Today we pay our cooks Rs 6000 and of course provide food, acco and mattresses etc. We feel proud that Mom's Kitchen is supporting 25 families. "Koi 5th std pass hai, koi 4 th std pass hai." They may be uneducated but they are not dumb. We constantly ask for suggestions and feedback thru a letterbox at each centre.
Also Sunday sessions where we feast together and even encourage them to discuss their personal/ inter personal problems. There is no 'sir' here, no maalik everyone is a bhaiyya. IN return we address them with izzat also eg Dubeji. We show them motivational movies like Boxer, Guru.
Woh customers se pyaar se baat karte hain, even if they are occassionally blasted by someone.
Extras we do for our customers: If someone makes a special request like 2 rotis extra we give it to them. We pack rotis in alumnium foil and some things in disposables. We're trying to build an assembly line for packing.
We are trying to check which process causes delay, how to speed it up etc. We are very quality conscious. Once the bhaturas cracked and we phoned up all customers and informed them we could not deliver the food that day. Was it necessary? We feel with food you have to be very careful. Poor word of mouth can destroy your brand name.
Right now abt 60-70- people order both times,mainly senior citizens. IT guys mainly order dinners. We may do company catering later but perhaps under a different brand name.
We tell our cooks: Subah naha ke pooja karke khana banaiye. We're planning to introduce them to yoga also. A person in a nsaty mood can't cook well can he? Remember how your mom cooked after fighting with dad?
We also had a peculiar situation where one kid preferred Mom's Kitchen food to his own mom's food because we had variety. We had to go and convince him, "Beta ma ke haath ka khana hi best hai."

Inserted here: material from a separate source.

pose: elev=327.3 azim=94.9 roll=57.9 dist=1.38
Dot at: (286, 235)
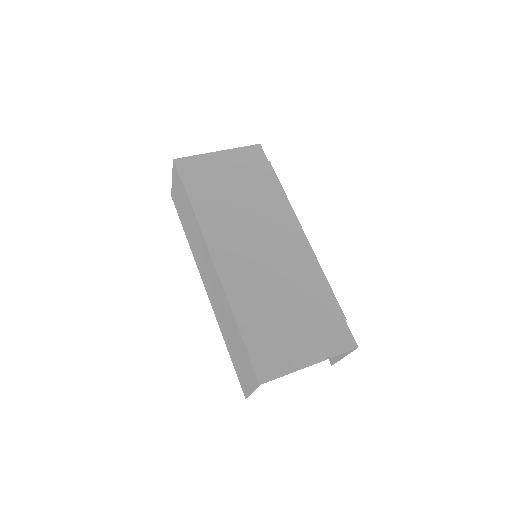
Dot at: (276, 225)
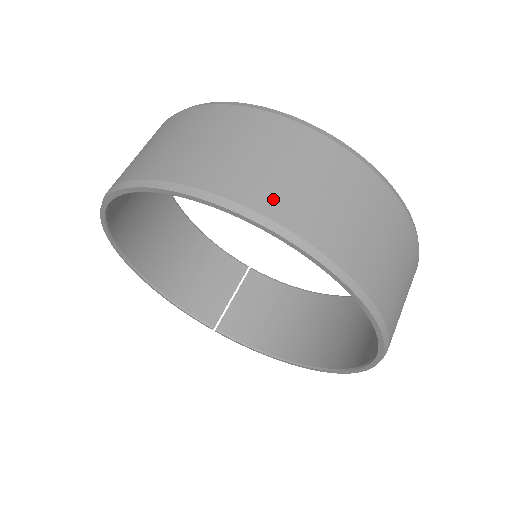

The idea is simple and the case for such a service strong. But to make a success of it operationally the big challenge. And that has been cracked by Mom's Kitchen.
It's a tough business: daily production, finicky customers, tricky delivery logistics but through a mix of inventiveness and doggedness Ashwini and Vinamra have fashioned a workable system. And replicated it at a seocnd location.

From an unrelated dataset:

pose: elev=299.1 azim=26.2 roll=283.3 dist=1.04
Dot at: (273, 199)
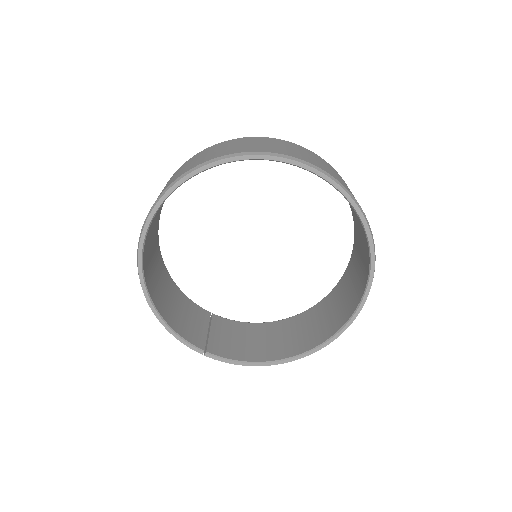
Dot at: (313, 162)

Key to their success has been the bonding they've created with the workers. Something they instinctively embraced because it was the right thing and the smart thing to do. A lesson in that for many would be entrepreneurs!
Also good to see techies involved in such a hands-on business.
Mom's Kitchen got a canny feel for the market as well. A budget version of the dabba was introduced esp. for students @ Rs 25. It has everything except foil packaging and raita!
At current order levels Mom's Kitchen will do Rs 65 lakhs worth of business in the coming year. Probably more, with expansion in Pune as well as Chennai on the cards.